- _Entries shown_
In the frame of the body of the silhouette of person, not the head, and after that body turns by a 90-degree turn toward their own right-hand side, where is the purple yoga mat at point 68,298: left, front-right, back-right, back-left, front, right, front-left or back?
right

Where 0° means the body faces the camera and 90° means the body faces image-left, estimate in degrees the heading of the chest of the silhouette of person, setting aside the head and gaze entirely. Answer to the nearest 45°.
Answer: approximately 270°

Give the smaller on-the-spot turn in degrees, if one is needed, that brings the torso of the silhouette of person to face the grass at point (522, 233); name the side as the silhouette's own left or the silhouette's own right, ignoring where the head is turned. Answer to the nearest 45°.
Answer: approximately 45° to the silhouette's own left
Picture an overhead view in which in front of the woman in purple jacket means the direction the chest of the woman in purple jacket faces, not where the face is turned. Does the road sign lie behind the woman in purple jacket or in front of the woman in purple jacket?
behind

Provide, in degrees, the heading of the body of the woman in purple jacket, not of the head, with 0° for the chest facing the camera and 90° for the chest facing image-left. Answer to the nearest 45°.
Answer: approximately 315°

---

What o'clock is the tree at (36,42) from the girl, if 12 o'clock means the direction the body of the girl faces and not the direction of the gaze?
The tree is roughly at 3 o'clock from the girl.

* * *

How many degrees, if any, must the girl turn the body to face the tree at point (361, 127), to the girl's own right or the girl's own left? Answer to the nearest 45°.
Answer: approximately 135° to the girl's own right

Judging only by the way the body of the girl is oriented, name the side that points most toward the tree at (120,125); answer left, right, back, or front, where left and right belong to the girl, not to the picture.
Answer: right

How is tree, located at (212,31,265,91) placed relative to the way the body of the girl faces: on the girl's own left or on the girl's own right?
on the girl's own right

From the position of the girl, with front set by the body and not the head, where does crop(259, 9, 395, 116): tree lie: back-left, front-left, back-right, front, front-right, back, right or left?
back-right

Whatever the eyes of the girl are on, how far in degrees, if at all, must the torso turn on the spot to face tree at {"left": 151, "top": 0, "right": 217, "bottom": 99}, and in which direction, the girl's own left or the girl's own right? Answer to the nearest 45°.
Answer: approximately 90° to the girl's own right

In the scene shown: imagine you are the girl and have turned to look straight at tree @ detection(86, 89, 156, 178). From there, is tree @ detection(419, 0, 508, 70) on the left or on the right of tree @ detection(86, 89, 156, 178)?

- _What is required_
Please print, unchanged, the stretch from the line containing "What o'clock is" through the line containing "The tree is".

- _Solution to the problem_
What o'clock is the tree at (36,42) from the girl, if 12 o'clock means the direction the body of the girl faces and not the direction of the gaze?
The tree is roughly at 3 o'clock from the girl.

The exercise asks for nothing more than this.